For those who live in countries being consumed by war, there is no easy escape. When insurgencies and civil wars take hold, the impact becomes severe and enduring, as the fighting becomes routine and persistent. With the collapse of infrastructure, disease and malnutrition become big killers. Epidemics of sexual assaults follow armies as they move through populated areas. Those seeking to flee put themselves through terrible hardships, becoming either internally displaced or full refugees. War may just be the worst of many bad things afflicting a country that combine to make life progressively more miserable, including oppressive governments and natural disasters. Casualties accumulate inexorably over time. The numbers of Iraqis that have suffered violent deaths since the 2003 invasion is conservatively put at 268,000, with up to 200,000 of those civilians. Early attempts to record the deaths in the Syrian civil war faltered as it became impossible to keep an accurate count. Some estimates now put the numbers as high as 450,000. The combined toll for the wars in Afghanistan and Pakistan since 2001 was put last year at 173,000 dead and more than 183,000 seriously wounded. The War on Terror is, however, only the latest in a long line of conflicts to have afflicted Afghanistan since the 1970s.

So while the West may have come to expect relatively small numbers of casualties in modern wars, that is not the experience of those living in the battle zones. That was also true during what we may have to call the First Korea War from 1950 to 1953. The effect on the civilian population was dire. “The number of Korean dead, injured or missing by war’s end,” according to Charles Armstrong, “approached three million, 10 percent of the overall population.” This was a vicious war, with atrocities conducted by both sides and unremitting bombing by the United States Air Force of the North’s cities.
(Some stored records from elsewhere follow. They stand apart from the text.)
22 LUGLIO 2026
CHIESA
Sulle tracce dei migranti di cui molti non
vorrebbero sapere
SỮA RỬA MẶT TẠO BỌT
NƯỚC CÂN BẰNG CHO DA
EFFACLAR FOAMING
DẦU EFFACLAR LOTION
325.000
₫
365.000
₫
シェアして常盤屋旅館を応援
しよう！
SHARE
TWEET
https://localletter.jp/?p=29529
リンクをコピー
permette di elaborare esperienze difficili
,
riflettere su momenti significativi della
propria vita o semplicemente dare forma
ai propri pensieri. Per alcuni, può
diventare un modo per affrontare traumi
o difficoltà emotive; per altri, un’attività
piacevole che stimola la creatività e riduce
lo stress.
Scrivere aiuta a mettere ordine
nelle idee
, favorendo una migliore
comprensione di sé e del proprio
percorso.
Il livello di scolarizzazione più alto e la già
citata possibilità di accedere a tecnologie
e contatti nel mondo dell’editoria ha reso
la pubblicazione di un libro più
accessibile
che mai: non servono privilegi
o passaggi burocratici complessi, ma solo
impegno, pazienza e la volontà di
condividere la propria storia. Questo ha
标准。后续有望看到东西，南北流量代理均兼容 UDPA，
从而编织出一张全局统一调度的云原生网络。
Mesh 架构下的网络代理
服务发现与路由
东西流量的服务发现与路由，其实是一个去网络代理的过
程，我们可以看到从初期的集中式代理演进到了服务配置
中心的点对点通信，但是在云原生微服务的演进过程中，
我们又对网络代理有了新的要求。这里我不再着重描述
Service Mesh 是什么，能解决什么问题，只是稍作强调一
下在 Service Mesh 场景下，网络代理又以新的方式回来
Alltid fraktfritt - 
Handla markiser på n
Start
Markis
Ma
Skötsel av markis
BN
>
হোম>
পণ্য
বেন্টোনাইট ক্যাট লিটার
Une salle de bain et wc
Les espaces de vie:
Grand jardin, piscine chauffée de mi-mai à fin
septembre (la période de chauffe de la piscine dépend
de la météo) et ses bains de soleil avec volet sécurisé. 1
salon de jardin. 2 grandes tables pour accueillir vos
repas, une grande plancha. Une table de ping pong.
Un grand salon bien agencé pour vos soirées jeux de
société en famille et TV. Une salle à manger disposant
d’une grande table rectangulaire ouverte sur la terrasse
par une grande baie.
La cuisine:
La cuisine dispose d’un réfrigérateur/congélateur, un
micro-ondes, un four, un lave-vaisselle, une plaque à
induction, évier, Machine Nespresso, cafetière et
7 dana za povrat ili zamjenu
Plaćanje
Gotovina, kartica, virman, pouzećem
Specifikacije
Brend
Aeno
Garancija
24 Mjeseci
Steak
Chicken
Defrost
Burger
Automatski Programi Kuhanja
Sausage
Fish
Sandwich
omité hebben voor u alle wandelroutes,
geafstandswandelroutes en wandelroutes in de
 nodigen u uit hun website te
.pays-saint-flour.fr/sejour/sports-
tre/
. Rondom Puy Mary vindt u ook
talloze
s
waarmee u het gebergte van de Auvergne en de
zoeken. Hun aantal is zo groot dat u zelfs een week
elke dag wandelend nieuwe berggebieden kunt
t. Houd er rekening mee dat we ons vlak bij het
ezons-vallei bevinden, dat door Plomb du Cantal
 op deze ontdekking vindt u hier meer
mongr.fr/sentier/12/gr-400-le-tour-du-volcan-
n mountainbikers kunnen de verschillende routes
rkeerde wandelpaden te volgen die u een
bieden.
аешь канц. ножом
This was a war that began with a surprise attack launched by the communist North against the South. It might have succeeded, were it not for a last-ditch American intervention.

If this is recalled in Pyongyang, leaders there might think twice before trying again. Certainly if they want to avoid the total destruction threatened by President Trump, they will hope to achieve a quick conventional victory. One possibility is that they will seek to wreck havoc in the South Korean capital, Seoul, by means of a massive artillery barrage, supported by cyber-assaults and perhaps chemical weapons, encouraging the population to flee (and so snarling up South Korean reinforcements) as a land invasion crosses the Demilitarized Zone to occupy the deserted city. It is this prospect that leads to casualty estimates of 20,000 a day. For Pyongyang this would be an enormous gamble, because the invading force would be vulnerable to air strikes and would probably also suffer huge losses. More likely than a quick victory would be early escalation, at its very worst leading to nuclear use. Should the U.S. decide to strike first, either to pre-empt North Korean action or to degrade its nuclear capacity, then it might be able to limit the damage. But it would be a brave military planner who promised that this could be done without a heavy cost as the North retaliated.
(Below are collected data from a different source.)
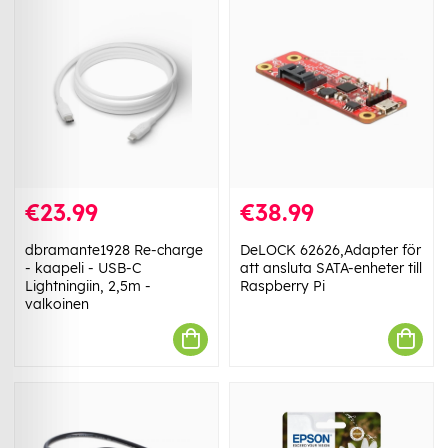
€23.99
€38.99
dbramante1928 Re-charge
DeLOCK 62626,Adapter för
- kaapeli - USB-C
att ansluta SATA-enheter till
Lightningiin, 2,5m -
Raspberry Pi
valkoinen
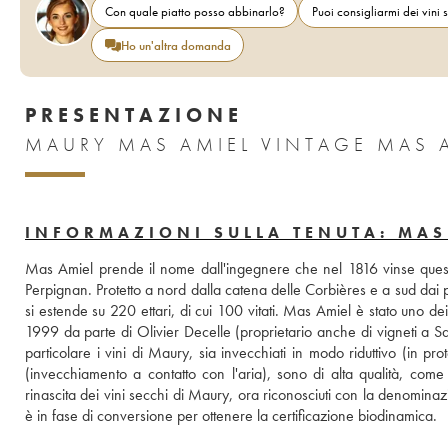
Con quale piatto posso abbinarlo?
Puoi consigliarmi dei vini s
Ho un'altra domanda
PRESENTAZIONE
MAURY MAS AMIEL VINTAGE MAS 
INFORMAZIONI SULLA TENUTA: MAS
Mas Amiel prende il nome dall'ingegnere che nel 1816 vinse questa 
Perpignan. Protetto a nord dalla catena delle Corbières e a sud dai pr
si estende su 220 ettari, di cui 100 vitati. Mas Amiel è stato uno dei
1999 da parte di Olivier Decelle (proprietario anche di vigneti a 
particolare i vini di Maury, sia invecchiati in modo riduttivo (in p
(invecchiamento a contatto con l'aria), sono di alta qualità, come t
rinascita dei vini secchi di Maury, ora riconosciuti con la denomina
è in fase di conversione per ottenere la certificazione biodinamica.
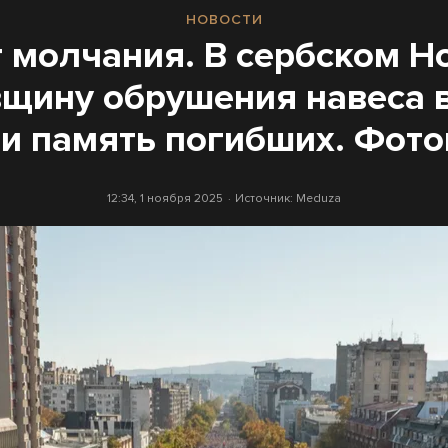
НОВОСТИ
т молчания. В сербском Н
вщину обрушения навеса 
и память погибших. Фот
12:34, 1 ноября 2025
Источник:
Meduza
When wars come they rarely follow the course anticipated in advance. The immediate costs of conflict have often been overestimated in the past, even as the long-term costs have been underestimated. But this war would be against a country that has been preparing for it for over 60 years. The safest assumption must be that in its scale and intensity a Second Korean War would be unlike anything experienced in recent decades, especially by Western countries. It would represent a sharp reversion to an old norm, and away from any hopes that we have learnt to contain the costs of war.